What is needed:
Please write out every item below again, word for word, line by line, leaving out the pictures.

Extracted entries:
(begin)
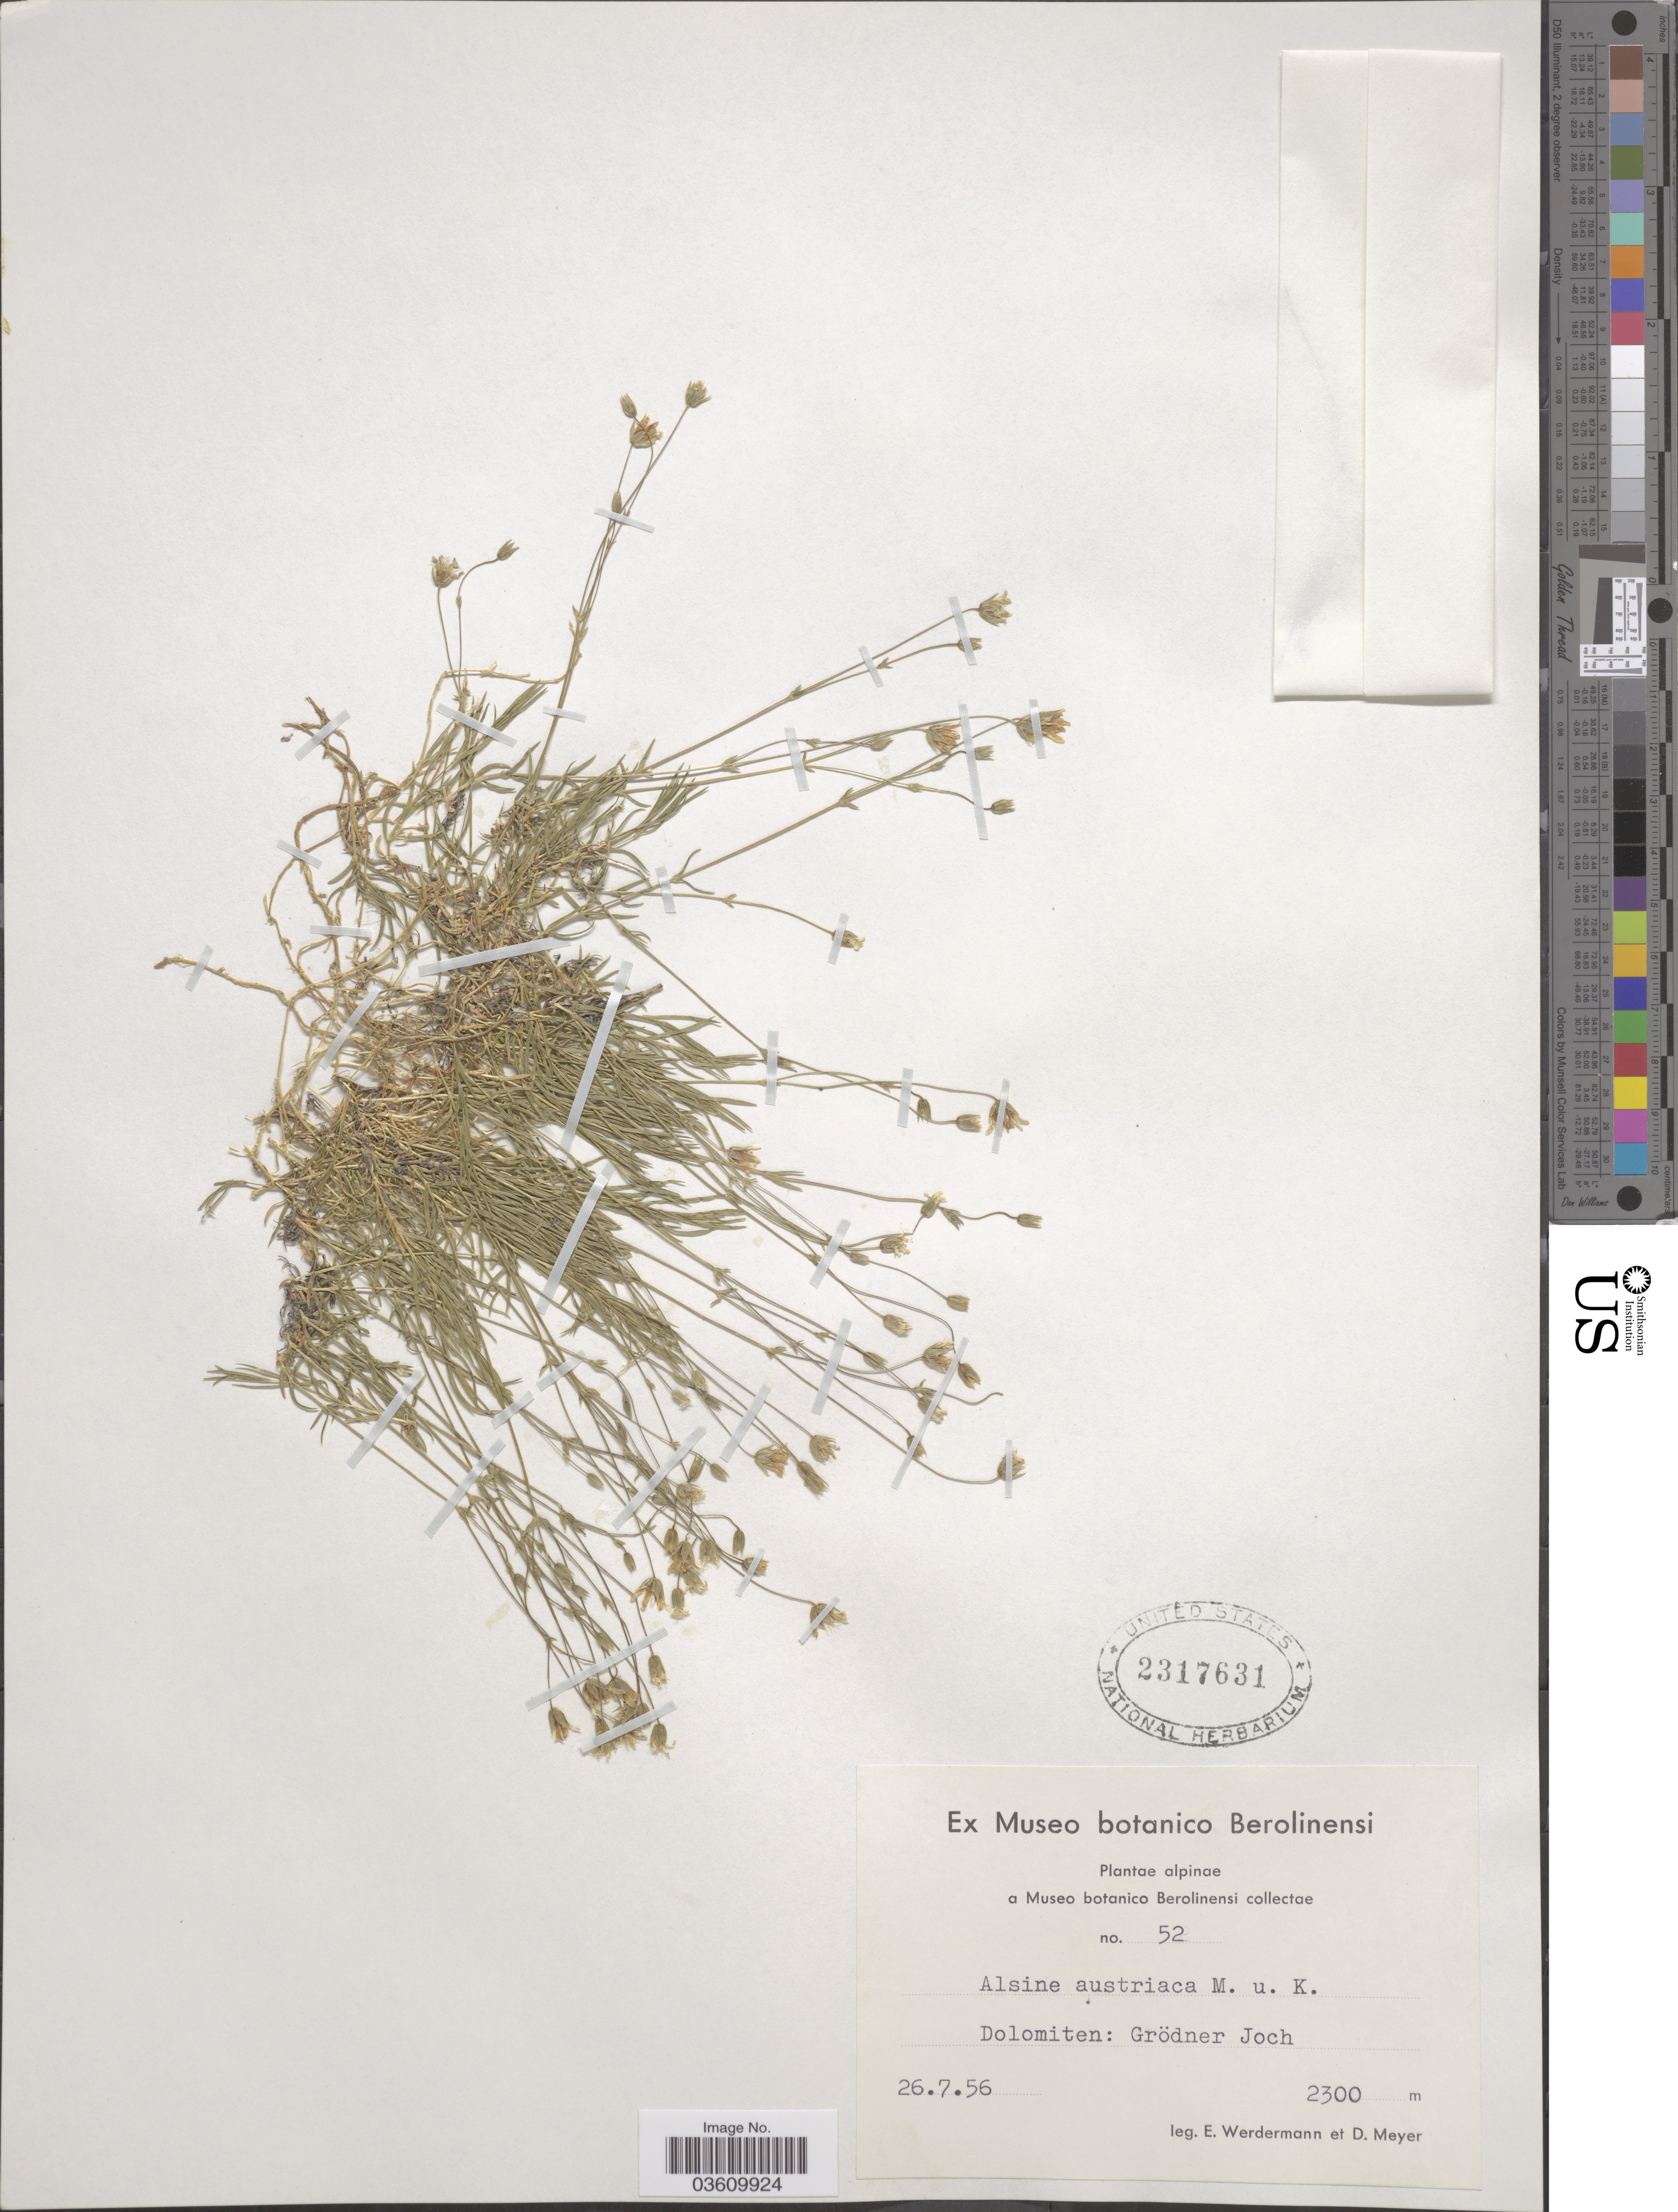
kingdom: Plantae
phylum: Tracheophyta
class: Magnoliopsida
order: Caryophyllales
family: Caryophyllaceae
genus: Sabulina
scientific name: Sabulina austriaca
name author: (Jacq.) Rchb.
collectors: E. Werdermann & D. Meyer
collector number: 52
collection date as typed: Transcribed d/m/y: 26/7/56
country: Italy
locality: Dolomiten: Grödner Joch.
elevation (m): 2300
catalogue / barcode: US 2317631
(end)
Exercise answer:
kingdom: Plantae
phylum: Tracheophyta
class: Magnoliopsida
order: Caryophyllales
family: Caryophyllaceae
genus: Sabulina
scientific name: Sabulina austriaca
name author: (Jacq.) Rchb.
collectors: E. Werdermann & D. Meyer
collector number: 52
collection date as typed: Transcribed d/m/y: 26/7/56
country: Italy
locality: Dolomiten: Grödner Joch.
elevation (m): 2300
catalogue / barcode: US 2317631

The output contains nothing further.